The IGF axis in baboon pregnancy: placental and systemic responses to feeding 70% global ad libitum diet

Abstract

Information on the influence of poor maternal nutrition on the regulation of responses to pregnancy, placental and fetal growth and development is critical to a better understanding of pregnancy physiology and pathophysiology. We determined normal changes and effects of controlled and monitored moderate nutrient restriction (NR) (global nutrient intake reduced to 70% of food consumed by mothers feeding ad libitum from 0.16 to 0.5 of gestation) in the baboon, on important hematological, biochemical, and hormonal indices of fetal growth and placental function. Serum IGF-I:IGFBP-3 ratio was lower in pregnant than control non-pregnant baboons feeding ad libitum. Serum concentrations of total and free IGF-I were decreased in NR mothers compared with controls (p<0.05). The decrease in fetal IGF-I did not reach significance (p=0.057). Serum IGF-I: IGFBP-3 ratio was decreased by NR in both mothers and fetuses. Maternal serum IGF-II was unchanged by NR. Placental IGF-I mRNA and protein abundance were similarly reduced whereas IGF-II mRNA increased in placental tissue of NR compared to control mothers.
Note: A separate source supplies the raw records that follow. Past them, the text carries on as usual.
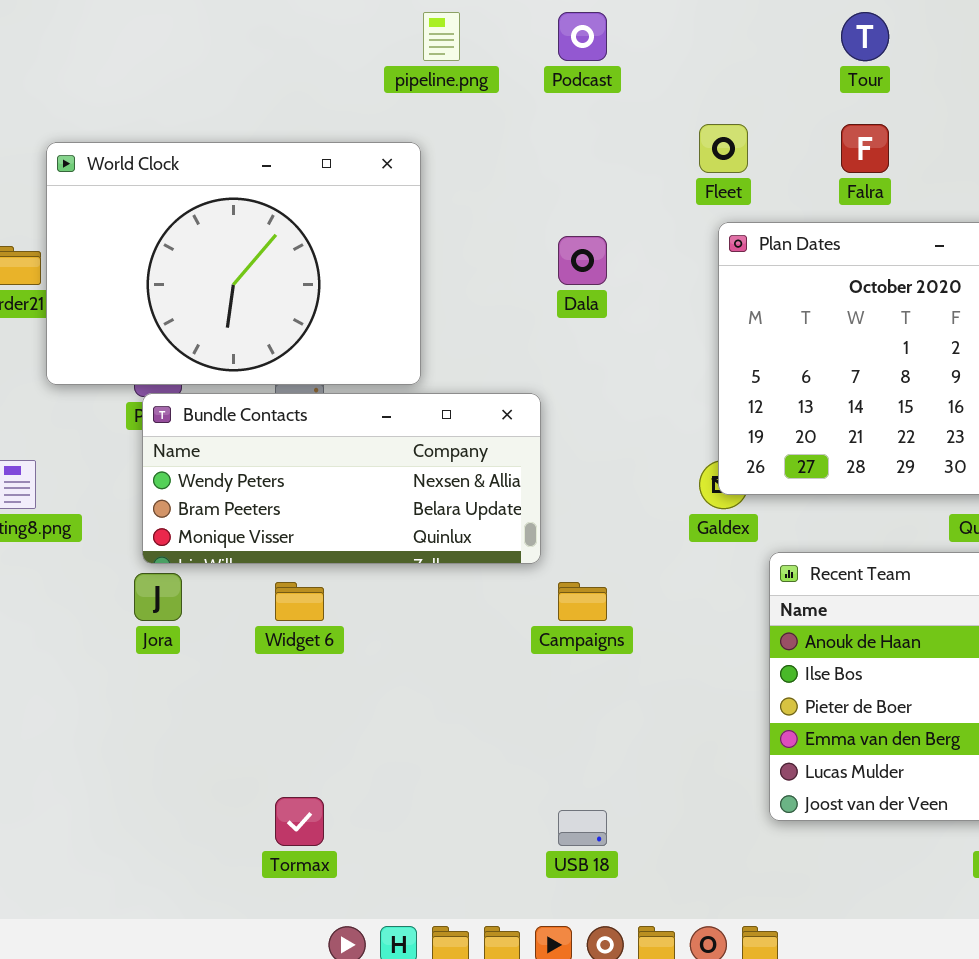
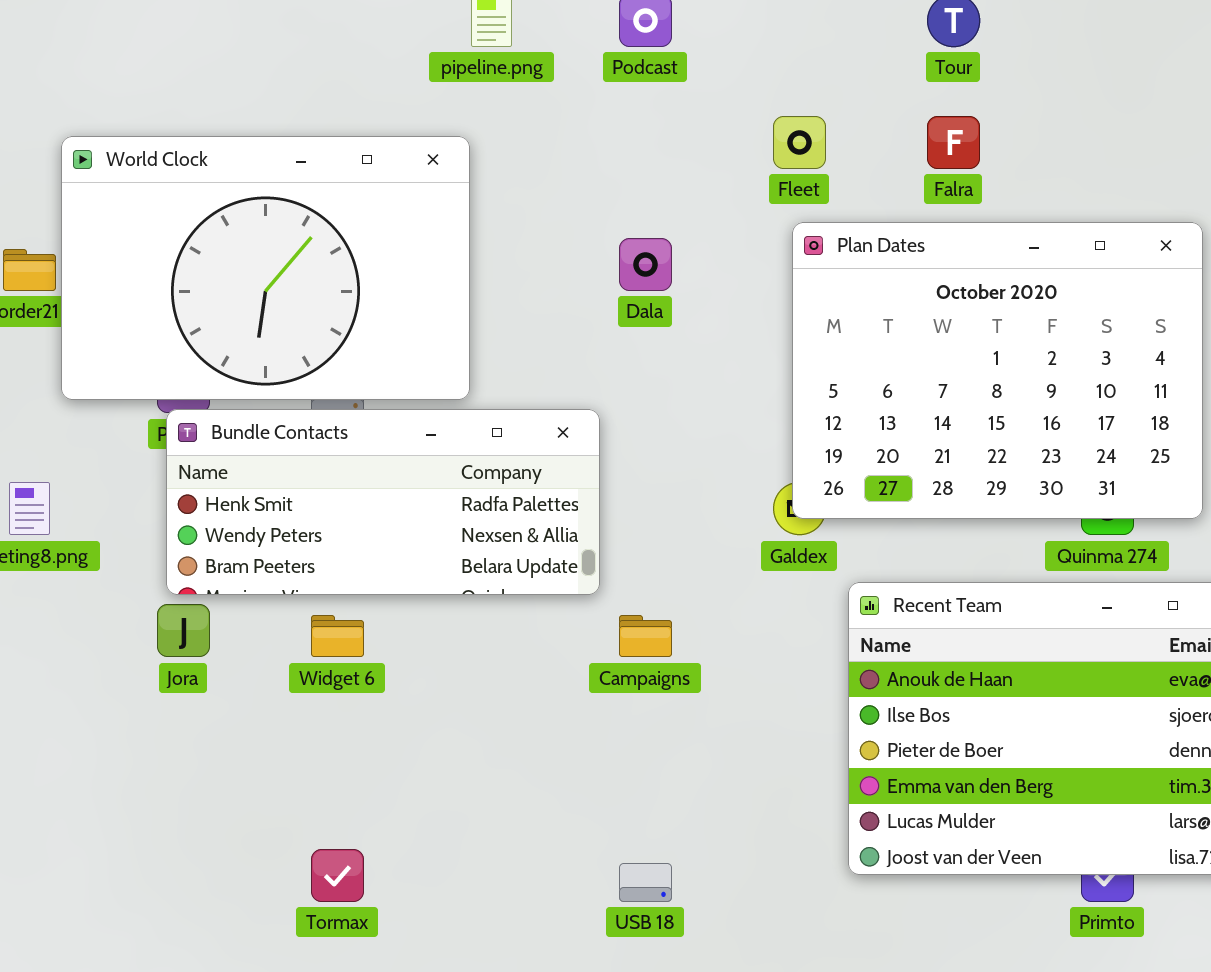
Bundle Contacts: [142,393,541,564] -> [166,409,600,595], scrolled up 1 row

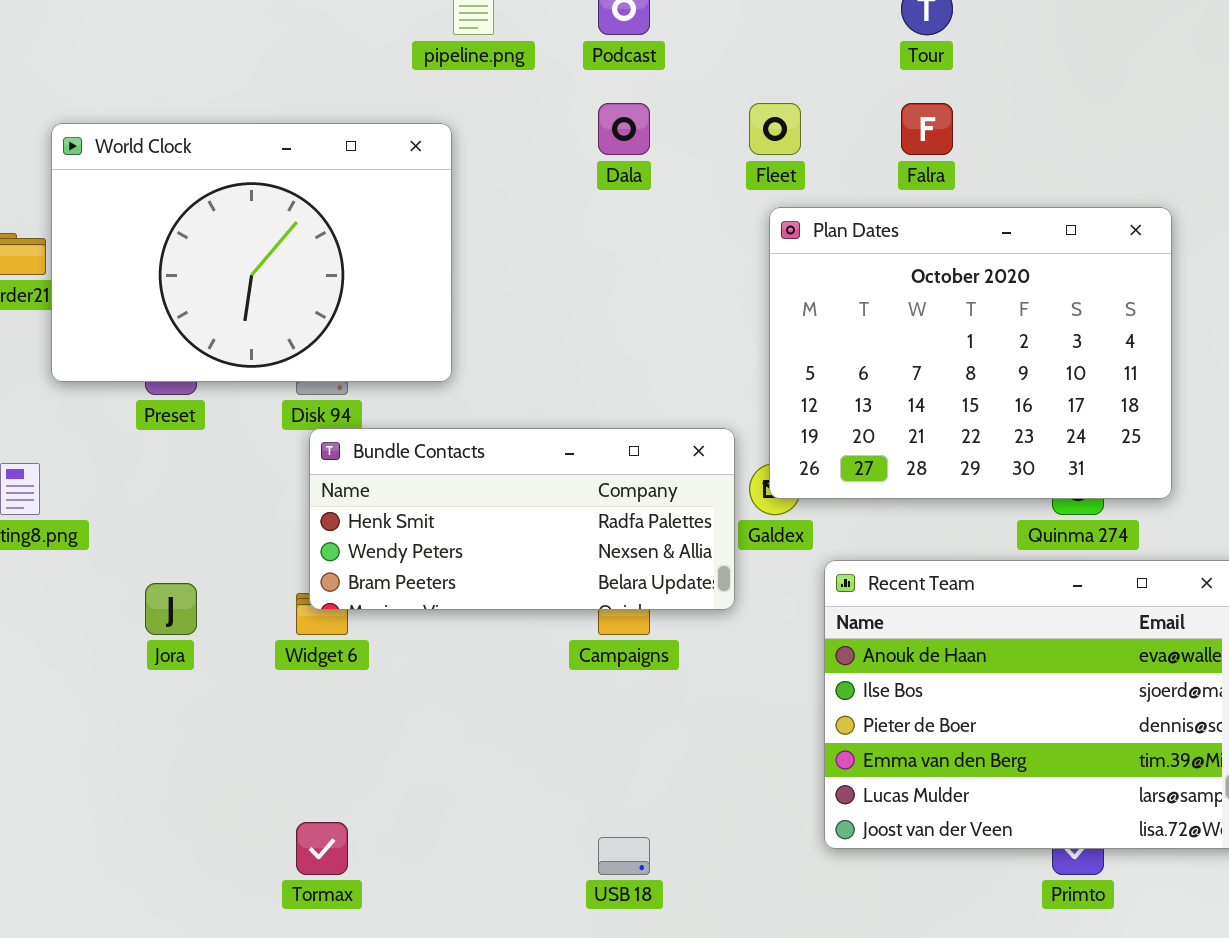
Dala: [619,238,672,291] -> [598,103,650,155], moved
Bundle Contacts: [166,409,600,595] -> [309,428,735,610], moved

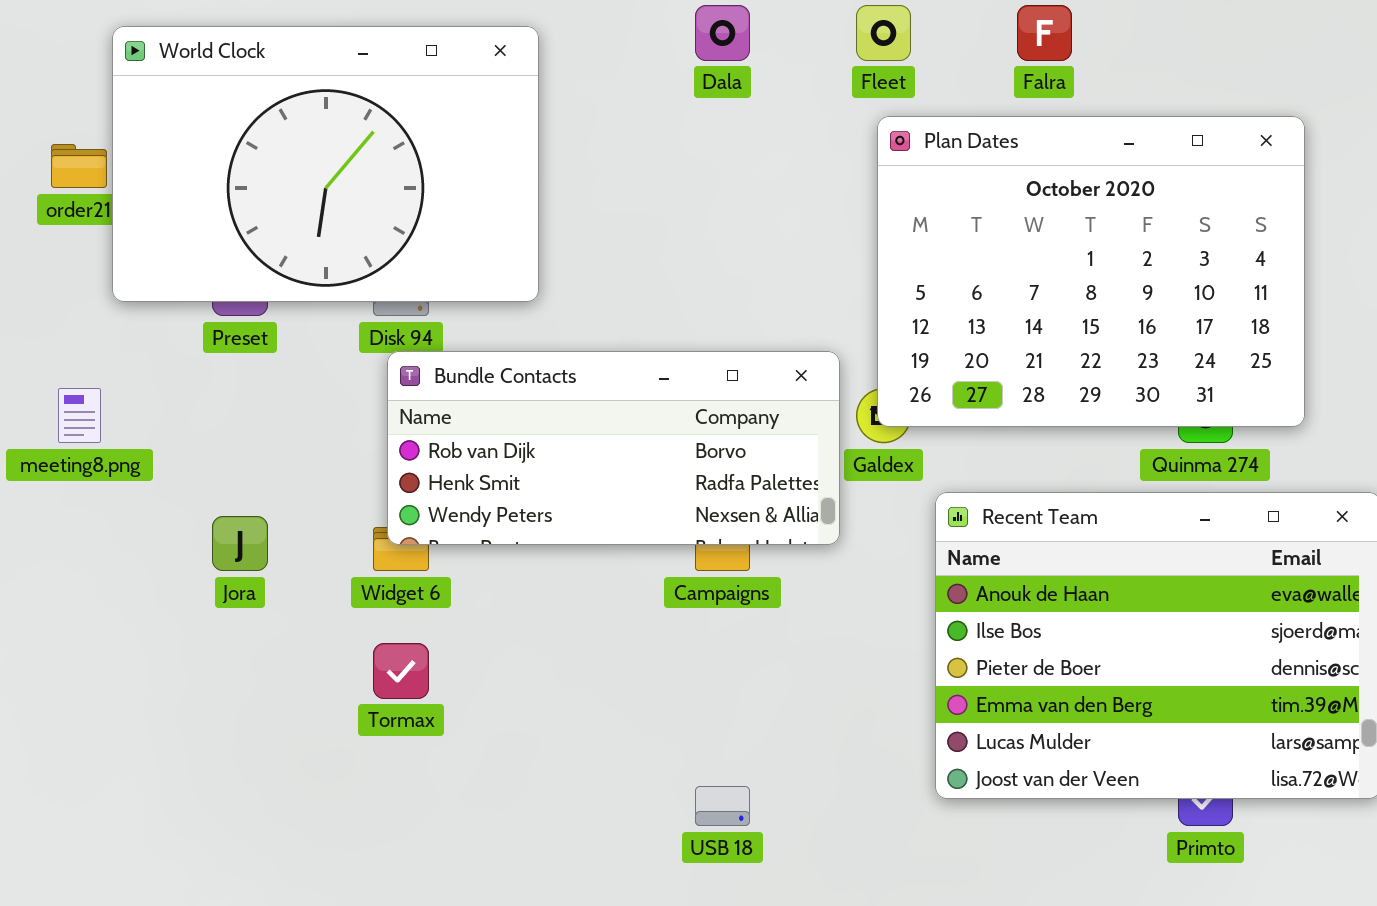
Bundle Contacts: [309,428,735,610] -> [387,351,840,545], scrolled up 1 row
Tormax: [296,822,348,875] -> [373,643,429,699], moved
Systemic (maternal) and local (placental) IGFBP-1 and IGFBP-3 mRNA and protein abundance were unchanged by NR. Type 1 IGF receptor protein in the syncytiotrophoblast increased in NR. Type 2 IGF receptor protein was present in the stem villi core, and decreased after NR. We conclude that moderate NR in this important non-human primate model significantly disrupts the maternal and placental IGF-IGFBP axis and influences placental expression of this key system at the gene and protein level. Changes observed appear to be directed toward preserving placental growth.

Fig. 1

A, Serum measurements in adult female baboons when non-parous (NP, n = 12), fed ad libitum (control, n = 5) at 90 dG, and when fed 70% of control (from 30 to 90 days gestation (dG)) and at 90 dG (NR, n = 6). B, Fetal serum measurements at 90 days gestation (dG) in baboons fed ad libitum (control, n = 5) and 70% of control (NR) at 90 dG from 30 to 90 dG (NR, n = 6) animals. Values are mean ± SE; SE is too small to show for the IGF-I/IGFBP-3 ratio (A). *p < 0.05 vs. control (unpaired t-test).

Fig. 2

IGF-I gene (in situ hybridization, first row) and protein (immunohistochemistry, second row) expression in placentae from control (A and D; n = 6) and 30% maternal NR (B and E; n = 6) groups at 90 dG. Inset (D), Negative control. Quantification for all animals (C and F). IGF-II expression (in situ hybridization, third row) and protein location (immunohistochemistry, fourth row) in placentae from control (G and J; n = 6) and 30% maternal NR (H and K; n = 6) groups at 90 dG. Quantification for all animals (I and L). *p < 0.05 vs. control. Magnification 20×.

Fig. 3

IGFBP-1 expression (in situ hybridization, first row) and protein location (immunohistochemistry, second row) in placentae from control (A and D; n = 6) and 30% maternal NR (B and E; n = 6) groups at 90 dG. Quantification for all animals (C and F). IGFBP-3 expression (in situ hybridization, third row) and protein location (immunohistochemistry, fourth row) in placentae from control (G and J; n = 6) and 30% maternal NR (H and K; n = 6) groups at 90 dG. Quantification for all animals (I and L). *p < 0.05 vs. control. Magnification 20× (A, B, G, H, J, K) and 40×(D and E).

Fig. 4

IGF1R (first row) and IGF2R (second row) immunohistochemistry in placentae from control (n = 6) and 30% maternal NR (n = 6) groups at 90 dG. Quan-tification for all animals (C and F). *p < 0.05 vs. control. Magnification 20×.